李沐跟她碰了一下杯,將那杯辛辣的烧酒一饮而尽。
“为我给你造成的麻烦,敬你一杯。”
朴恩珠说著仰起头,也將杯子里的酒喝得一乾二净。
几杯烧酒下肚,她那张冷若冰霜的脸上,终於泛起了一丝红晕,冰山开始有了融化的跡象。
“他……就是那样一个人。”
她像是想起了什么,自嘲的笑了笑:“自恋又控制欲强到变態,他追了我两年,我一直没答应,但他就像个狗皮膏药一样,怎么甩都甩不掉,我不收礼物他就一直跟著我,我跟谁多说一句话,他问我那人是谁,我们是什么关係……”

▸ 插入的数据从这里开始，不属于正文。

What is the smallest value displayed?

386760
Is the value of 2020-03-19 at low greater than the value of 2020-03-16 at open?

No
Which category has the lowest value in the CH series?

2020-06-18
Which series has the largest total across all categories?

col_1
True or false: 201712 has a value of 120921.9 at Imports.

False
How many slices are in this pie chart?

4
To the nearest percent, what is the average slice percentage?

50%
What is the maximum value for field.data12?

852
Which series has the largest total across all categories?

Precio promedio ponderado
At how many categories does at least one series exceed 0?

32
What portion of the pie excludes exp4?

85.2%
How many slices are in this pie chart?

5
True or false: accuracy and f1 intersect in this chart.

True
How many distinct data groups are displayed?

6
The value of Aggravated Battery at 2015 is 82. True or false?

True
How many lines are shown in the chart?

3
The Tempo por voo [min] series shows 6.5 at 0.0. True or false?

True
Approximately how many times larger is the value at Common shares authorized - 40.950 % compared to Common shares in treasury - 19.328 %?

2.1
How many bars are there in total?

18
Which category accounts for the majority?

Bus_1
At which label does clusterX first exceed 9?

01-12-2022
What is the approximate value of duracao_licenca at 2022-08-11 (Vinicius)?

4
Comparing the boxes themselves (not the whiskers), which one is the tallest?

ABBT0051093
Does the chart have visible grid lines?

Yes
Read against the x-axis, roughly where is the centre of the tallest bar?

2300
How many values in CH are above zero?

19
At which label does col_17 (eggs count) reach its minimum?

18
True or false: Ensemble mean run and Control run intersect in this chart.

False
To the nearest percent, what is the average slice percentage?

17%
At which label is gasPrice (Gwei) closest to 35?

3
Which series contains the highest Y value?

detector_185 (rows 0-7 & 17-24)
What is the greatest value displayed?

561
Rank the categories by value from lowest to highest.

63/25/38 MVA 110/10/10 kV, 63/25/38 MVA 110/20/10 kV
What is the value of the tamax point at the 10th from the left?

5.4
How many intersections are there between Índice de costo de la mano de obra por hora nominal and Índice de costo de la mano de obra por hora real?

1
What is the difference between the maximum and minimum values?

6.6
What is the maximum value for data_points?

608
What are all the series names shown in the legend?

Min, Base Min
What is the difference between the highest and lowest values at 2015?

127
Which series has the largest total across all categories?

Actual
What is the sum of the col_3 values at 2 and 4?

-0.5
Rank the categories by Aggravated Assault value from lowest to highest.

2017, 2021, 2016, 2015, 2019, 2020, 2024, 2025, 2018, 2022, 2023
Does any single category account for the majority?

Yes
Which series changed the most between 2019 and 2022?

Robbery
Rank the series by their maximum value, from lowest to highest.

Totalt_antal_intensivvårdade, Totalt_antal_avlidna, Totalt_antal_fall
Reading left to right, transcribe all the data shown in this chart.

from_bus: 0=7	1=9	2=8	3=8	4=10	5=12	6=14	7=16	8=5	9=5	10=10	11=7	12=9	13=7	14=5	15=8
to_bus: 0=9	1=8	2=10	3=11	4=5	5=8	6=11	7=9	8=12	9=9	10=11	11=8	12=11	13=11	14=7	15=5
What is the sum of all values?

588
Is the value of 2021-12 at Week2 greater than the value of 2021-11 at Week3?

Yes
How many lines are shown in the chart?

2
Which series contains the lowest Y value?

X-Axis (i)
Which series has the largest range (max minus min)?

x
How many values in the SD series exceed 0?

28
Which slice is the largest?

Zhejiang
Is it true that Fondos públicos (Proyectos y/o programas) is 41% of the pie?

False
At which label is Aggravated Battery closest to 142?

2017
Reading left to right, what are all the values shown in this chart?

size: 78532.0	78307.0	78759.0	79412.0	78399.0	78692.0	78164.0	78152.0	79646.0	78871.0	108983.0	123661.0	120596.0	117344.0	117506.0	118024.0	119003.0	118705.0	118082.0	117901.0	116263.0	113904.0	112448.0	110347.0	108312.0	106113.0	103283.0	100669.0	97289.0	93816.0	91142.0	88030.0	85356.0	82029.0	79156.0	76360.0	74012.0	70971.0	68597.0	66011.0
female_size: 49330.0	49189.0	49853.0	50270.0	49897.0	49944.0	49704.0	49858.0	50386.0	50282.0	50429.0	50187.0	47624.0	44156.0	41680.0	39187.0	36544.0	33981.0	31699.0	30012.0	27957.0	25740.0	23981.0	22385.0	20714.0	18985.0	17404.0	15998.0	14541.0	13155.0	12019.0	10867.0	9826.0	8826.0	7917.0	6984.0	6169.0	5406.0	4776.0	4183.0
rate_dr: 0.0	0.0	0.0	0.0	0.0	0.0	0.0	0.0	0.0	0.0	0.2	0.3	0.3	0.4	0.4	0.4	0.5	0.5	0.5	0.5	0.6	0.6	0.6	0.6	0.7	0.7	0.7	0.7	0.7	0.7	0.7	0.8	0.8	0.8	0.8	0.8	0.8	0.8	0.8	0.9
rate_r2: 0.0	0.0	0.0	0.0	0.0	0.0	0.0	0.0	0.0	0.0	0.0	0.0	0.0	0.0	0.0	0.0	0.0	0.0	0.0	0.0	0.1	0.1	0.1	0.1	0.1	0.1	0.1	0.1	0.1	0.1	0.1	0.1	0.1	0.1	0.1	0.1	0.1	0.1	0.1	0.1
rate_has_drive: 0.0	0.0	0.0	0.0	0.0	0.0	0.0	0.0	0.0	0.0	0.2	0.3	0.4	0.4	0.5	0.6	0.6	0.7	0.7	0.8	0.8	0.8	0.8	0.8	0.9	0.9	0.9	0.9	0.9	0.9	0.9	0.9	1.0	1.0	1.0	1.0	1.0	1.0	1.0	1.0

李沐安静的听著,手上的动作不停,把一块烤好的牛舌夹到她的盘子里。
“你做得对,这种男人不断掉,还留著过圣诞节吗?”
他淡淡的评价了一句。
朴恩珠愣了一下,然后噗嗤一声笑了出来。
这是李沐第一次看见她笑。
她笑起来的样子,跟她平时那副冰山脸完全不同,那双狭长的凤眼会弯成好看的月牙,连带著整个人都柔和了下来。
“你这人……说话还挺有意思的。”
她拿起酒瓶,又给两人满上:“我那天卖掉的那些东西,全是他送的退给他又不收,我早就想扔了,一直没找到机会,跟他彻底撕破脸后,我第一个念头就是把那些噁心的东西,全都处理掉。”
李沐安静的听著,没插话,只是默默的帮她把空了的酒杯满上。
他知道,这种时候女人需要的不是安慰,而是一个能让她把所有垃圾都倒出来的倾听者。
“你知道最可笑的是什么吗?”
朴恩珠又干了一杯,眼神已经开始有点迷离了:“他总觉得他花钱买了那些东西,就等於买了我这个人,他总觉得只要他对我好,我就必须得喜欢他,必须得按他的想法来生活……西八,真是个无可救药的普信男。”
“所以,你卖了那些东西就对了。”
李沐终於开了口,语气平淡:“留著那些东西,只会不停的提醒你那段噁心的过去,给自己添堵。”
他这话说的,可以说是非常不客气了。
但朴恩珠听完,非但没有生气反而眼神一亮,看李沐的目光里,多了几分说不清道不明的讚赏。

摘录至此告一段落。